#### [What you have to do]
Copy out every line from the one containing "4. **Prompt 4:**" through the one containing "3. **How can", inclusive, reproducing each without changes.

#### [Dataset extract]
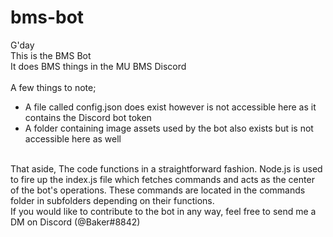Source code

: # bms-bot

G'day <br />
This is the BMS Bot <br />
It does BMS things in the MU BMS Discord <br />
<br />
A few things to note;
- A file called config.json does exist however is not accessible here as it contains the Discord bot token
- A folder containing image assets used by the bot also exists but is not accessible here as well
<br />
That aside,
The code functions in a straightforward fashion.
Node.js is used to fire up the index.js file which fetches commands and acts as the center of the bot's operations.
These commands are located in the commands folder in subfolders depending on their functions.
<br />
If you would like to contribute to the bot in any way, feel free to send me a DM on Discord (@Baker#8842) 
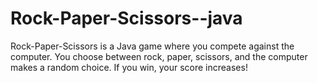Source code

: # Rock-Paper-Scissors--java
Rock-Paper-Scissors is a Java game where you compete against the computer.
You choose between rock, paper, scissors, and the computer makes a random choice.
If you win, your score increases!

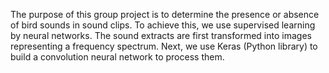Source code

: The purpose of this group project is to determine the presence or absence of bird sounds in sound clips. To achieve this, we use supervised learning by neural networks. The sound extracts are first transformed into images representing a frequency spectrum. Next, we use Keras (Python library) to build a convolution neural network to process them.
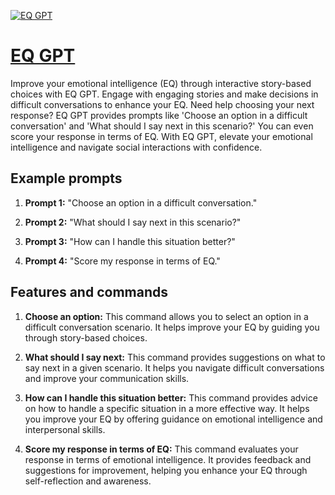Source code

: [![EQ GPT](https://files.oaiusercontent.com/file-QxC7jfFAonaV0ES6oulpCgzM?se=2123-10-17T14%3A08%3A08Z&sp=r&sv=2021-08-06&sr=b&rscc=max-age%3D31536000%2C%20immutable&rscd=attachment%3B%20filename%3Dbcb77da2-295f-4027-bd20-7a2b2749ffc0.png&sig=/SEEfvWWDroGWiY9PnFp6hAGSY51nWzK0fsyoU3aixQ%3D)](https://chat.openai.com/g/g-v2bTuGZ8Z-eq-gpt)

# [EQ GPT](https://chat.openai.com/g/g-v2bTuGZ8Z-eq-gpt)

Improve your emotional intelligence (EQ) through interactive story-based choices with EQ GPT. Engage with engaging stories and make decisions in difficult conversations to enhance your EQ. Need help choosing your next response? EQ GPT provides prompts like 'Choose an option in a difficult conversation' and 'What should I say next in this scenario?' You can even score your response in terms of EQ. With EQ GPT, elevate your emotional intelligence and navigate social interactions with confidence.

## Example prompts

1. **Prompt 1:** "Choose an option in a difficult conversation."

2. **Prompt 2:** "What should I say next in this scenario?"

3. **Prompt 3:** "How can I handle this situation better?"

4. **Prompt 4:** "Score my response in terms of EQ."

## Features and commands

1. **Choose an option:** This command allows you to select an option in a difficult conversation scenario. It helps improve your EQ by guiding you through story-based choices.

2. **What should I say next:** This command provides suggestions on what to say next in a given scenario. It helps you navigate difficult conversations and improve your communication skills.

3. **How can I handle this situation better:** This command provides advice on how to handle a specific situation in a more effective way. It helps you improve your EQ by offering guidance on emotional intelligence and interpersonal skills.

4. **Score my response in terms of EQ:** This command evaluates your response in terms of emotional intelligence. It provides feedback and suggestions for improvement, helping you enhance your EQ through self-reflection and awareness.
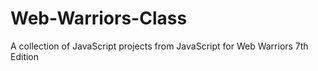 # Web-Warriors-Class
A collection of JavaScript projects from JavaScript for Web Warriors 7th Edition
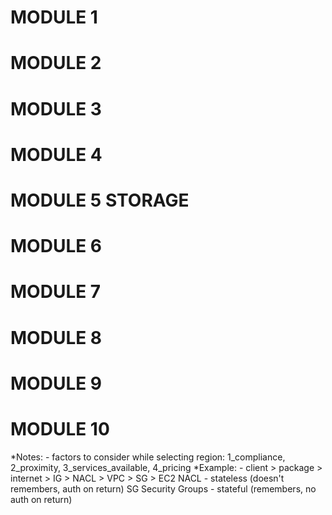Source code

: # MODULE 1
# MODULE 2
# MODULE 3
# MODULE 4
# MODULE 5 STORAGE
# MODULE 6
# MODULE 7
# MODULE 8
# MODULE 9
# MODULE 10

*Notes:
    - factors to consider while selecting region: 1_compliance, 2_proximity, 3_services_available, 4_pricing
*Example:
    - client > package > internet > IG > NACL > VPC > SG > EC2
NACL
    - stateless (doesn't remembers, auth on return)
SG Security Groups
    - stateful (remembers, no auth on return)
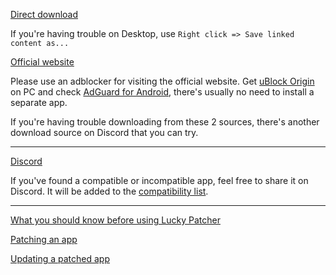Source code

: [Direct download](http://chelpus.com/luckypatcher/LuckyPatcherInstaller.apk)

If you're having trouble on Desktop, use `Right click => Save linked content as...`

[Official website](https://www.luckypatchers.com)

Please use an adblocker for visiting the official website. Get [uBlock Origin](https://ublockorigin.com) on PC and check [AdGuard for Android](https://adguard-dns.io/en/public-dns.html), there's usually no need to install a separate app.

If you're having trouble downloading from these 2 sources, there's another download source on Discord that you can try.

---

[Discord](https://discord.gg/RS5ddYf7mw)

If you've found a compatible or incompatible app, feel free to share it on Discord. It will be added to the [compatibility list](https://flixbox.github.io/lp-compat/).

---

[What you should know before using Lucky Patcher](https://flixbox.github.io/lp-compat/docs/lp-info)

[Patching an app](https://flixbox.github.io/lp-compat/docs/intro)

[Updating a patched app](https://flixbox.github.io/lp-compat/docs/update)
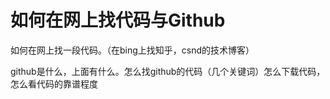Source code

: # 如何在网上找代码与Github

如何在网上找一段代码。（在bing上找知乎，csnd的技术博客）

github是什么，上面有什么。怎么找github的代码（几个关键词）怎么下载代码，怎么看代码的靠谱程度

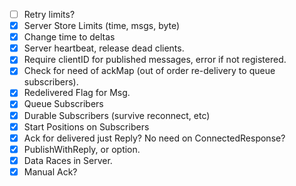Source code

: 
- [ ] Retry limits?
- [X] Server Store Limits (time, msgs, byte)
- [X] Change time to deltas
- [X] Server heartbeat, release dead clients.
- [X] Require clientID for published messages, error if not registered.
- [X] Check for need of ackMap (out of order re-delivery to queue subscribers).
- [X] Redelivered Flag for Msg.
- [X] Queue Subscribers
- [X] Durable Subscribers (survive reconnect, etc)
- [X] Start Positions on Subscribers
- [X] Ack for delivered just Reply? No need on ConnectedResponse?
- [X] PublishWithReply, or option.
- [X] Data Races in Server.
- [X] Manual Ack?
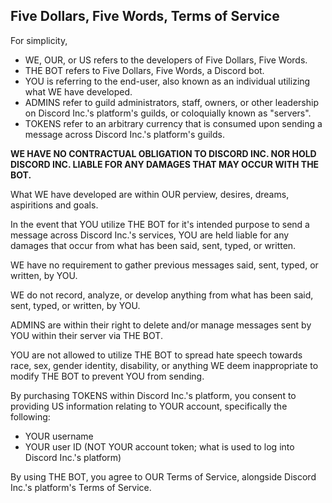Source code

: ## Five Dollars, Five Words, Terms of Service

For simplicity,
* WE, OUR, or US refers to the developers of Five Dollars, Five Words.
* THE BOT refers to Five Dollars, Five Words, a Discord bot.
* YOU is referring to the end-user, also known as an individual utilizing what WE have developed.
* ADMINS refer to guild administrators, staff, owners, or other leadership on Discord Inc.'s platform's guilds, or coloquially known as "servers".
* TOKENS refer to an arbitrary currency that is consumed upon sending a message across Discord Inc.'s platform's guilds.

**WE HAVE NO CONTRACTUAL OBLIGATION TO DISCORD INC. NOR HOLD DISCORD INC. LIABLE FOR ANY DAMAGES THAT MAY OCCUR WITH THE BOT.**

What WE have developed are within OUR perview, desires, dreams, aspiritions and goals.

In the event that YOU utilize THE BOT for it's intended purpose to send a message across Discord Inc.'s services, YOU are held liable for any damages that occur from what has been said, sent, typed, or written.

WE have no requirement to gather previous messages said, sent, typed, or written, by YOU.

WE do not record, analyze, or develop anything from what has been said, sent, typed, or written, by YOU.

ADMINS are within their right to delete and/or manage messages sent by YOU within their server via THE BOT.

YOU are not allowed to utilize THE BOT to spread hate speech towards race, sex, gender identity, disability, or anything WE deem inappropriate to modify THE BOT to prevent YOU from sending.

By purchasing TOKENS within Discord Inc.'s platform, you consent to providing US information relating to YOUR account, specifically the following:
* YOUR username
* YOUR user ID (NOT YOUR account token; what is used to log into Discord Inc.'s platform)

By using THE BOT, you agree to OUR Terms of Service, alongside Discord Inc.'s platform's Terms of Service.
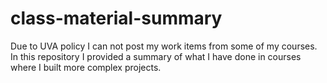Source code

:# class-material-summary
Due to UVA policy I can not post my work items from some of my courses. In this repository I provided a summary of what I have done in courses where I built more complex projects.
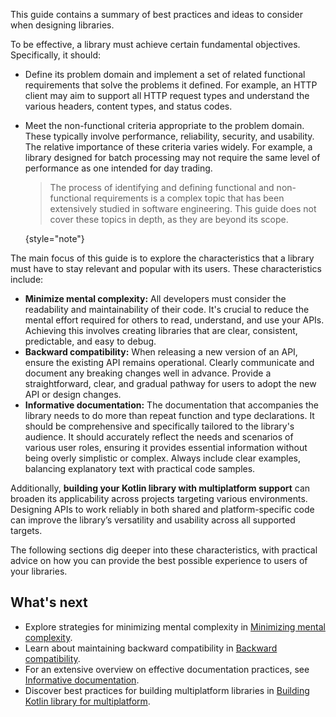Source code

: [//]: # (title: Introduction to library authors' guidelines)

This guide contains a summary of best practices and ideas to consider when designing libraries.

To be effective, a library must achieve certain fundamental objectives. Specifically, it should:

* Define its problem domain and implement a set of related functional requirements that solve the problems it defined. 
For example, an HTTP client may aim to support all HTTP request types and understand the various headers, content types, and status codes.
* Meet the non-functional criteria appropriate to the problem domain. These typically involve performance, reliability, security, and usability. 
The relative importance of these criteria varies widely. For example, a library designed for batch processing may not require the same level of performance as one intended for day trading.

    > The process of identifying and defining functional and non-functional requirements is a complex topic that has been extensively studied in software engineering.
    > This guide does not cover these topics in depth, as they are beyond its scope.
    >
    {style="note"}

The main focus of this guide is to explore the characteristics that a library must have to stay relevant and popular with its users. These characteristics include:

* **Minimize mental complexity:**  All developers must consider the readability and maintainability of their code. It's crucial to reduce the mental effort required for others to read, understand, and use your APIs. Achieving this involves creating libraries that are clear, consistent, predictable, and easy to debug.
* **Backward compatibility:** When releasing a new version of an API, ensure the existing API remains operational. Clearly communicate and document any breaking changes well in advance. Provide a straightforward, clear, and gradual pathway for users to adopt the new API or design changes.
* **Informative documentation:** The documentation that accompanies the library needs to do more than repeat function and type declarations. It should be comprehensive and specifically tailored to the library's audience. It should accurately reflect the needs and scenarios of various user roles, ensuring it provides essential information without being overly simplistic or complex. Always include clear examples, balancing explanatory text with practical code samples.

Additionally, **building your Kotlin library with multiplatform support** can broaden its applicability across projects targeting various environments.
Designing APIs to work reliably in both shared and platform-specific code can improve the library’s versatility and usability across all supported targets.

The following sections dig deeper into these characteristics, with practical advice on how you can provide the 
best possible experience to users of your libraries.

## What's next

* Explore strategies for minimizing mental complexity in [Minimizing mental complexity](api-guidelines-minimizing-mental-complexity.md).
* Learn about maintaining backward compatibility in [Backward compatibility](api-guidelines-backward-compatibility.md).
* For an extensive overview on effective documentation practices, see [Informative documentation](api-guidelines-informative-documentation.md).
* Discover best practices for building multiplatform libraries in [Building Kotlin library for multiplatform](api-guidelines-build-for-multiplatform.md).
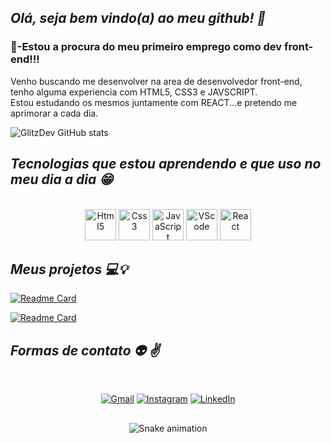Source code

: ## _Olá, seja bem vindo(a) ao meu github! 👋_

### 💬-Estou a procura do meu primeiro emprego como dev front-end!!!
<p>Venho buscando me desenvolver na area de desenvolvedor front-end, tenho alguma experiencia com HTML5, CSS3 e JAVSCRIPT.<br>
Estou estudando os mesmos juntamente com REACT...e pretendo me aprimorar a cada dia.</p>

  ![GlitzDev GitHub stats](https://github-readme-stats.vercel.app/api?username=GlitzDev&show_icons=true&theme=dark)
  
## _Tecnologias que estou aprendendo e que uso no meu dia a dia 😁_

<div style="diplay: inline_block" align="center"><br>
  
  <img aling="center" height="50px" alt="Html5" src="https://cdn.jsdelivr.net/gh/devicons/devicon/icons/html5/html5-original.svg"/>
  <img aling="center" height="50px" alt="Css3" src="https://cdn.jsdelivr.net/gh/devicons/devicon/icons/css3/css3-original.svg"/>
  <img aling="center" height="50px" alt="JavaScript" src="https://cdn.jsdelivr.net/gh/devicons/devicon/icons/javascript/javascript-plain.svg"/>
  <img aling="center" height="50px" alt="VScode" src="https://cdn.jsdelivr.net/gh/devicons/devicon/icons/vscode/vscode-original-wordmark.svg"/>
  <img aling="center" height="50px" alt="React" src="https://cdn.jsdelivr.net/gh/devicons/devicon/icons/react/react-original-wordmark.svg"/>
  
</div>

## _Meus projetos 💻💡_

  [![Readme Card](https://github-readme-stats.vercel.app/api/pin/?username=glitzdev&repo=meu-site&theme=dark)](https://github.com/glitzdev/meu-site)
  
  [![Readme Card](https://github-readme-stats.vercel.app/api/pin/?username=glitzdev&repo=projeto-frontendmentor&theme=dark)](https://github.com/glitzdev/projeto-frontendmentor)

## _Formas de contato 👽 ✌️_

<div style="diplay: inline_block" align="center"><br>
  
  <a href="mailto:glitz.dev22@gmail.com"><img aling="center" alt="Gmail" src="https://img.shields.io/badge/Gmail-D14836?style=for-the-badge&logo=gmail&logoColor=white" target="_blank"/></a>
  <a href="https://www.instagram.com/gut_sdn/"  target="_blank"><img aling="center" alt="Instagram" src="https://img.shields.io/badge/Instagram-E4405F?style=for-the-badge&logo=instagram&logoColor=white" target="_blank"/></a>
  <a href="https://www.linkedin.com/in/gustavo-sousa-5279681b7/" target="_blank"><img aling="center" alt="LinkedIn" src="https://img.shields.io/badge/LinkedIn-0077B5?style=for-the-badge&logo=linkedin&logoColor=white" target="_blank"/></a>
  
  ##
  
  ![Snake animation](https://github.com/GlitzDev/glitzdev/blob/output/github-contribution-grid-snake.svg)

</div>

#### [Response area]
4. **Prompt 4:** "Score my response in terms of EQ."

## Features and commands

1. **Choose an option:** This command allows you to select an option in a difficult conversation scenario. It helps improve your EQ by guiding you through story-based choices.

2. **What should I say next:** This command provides suggestions on what to say next in a given scenario. It helps you navigate difficult conversations and improve your communication skills.

3. **How can I handle this situation better:** This command provides advice on how to handle a specific situation in a more effective way. It helps you improve your EQ by offering guidance on emotional intelligence and interpersonal skills.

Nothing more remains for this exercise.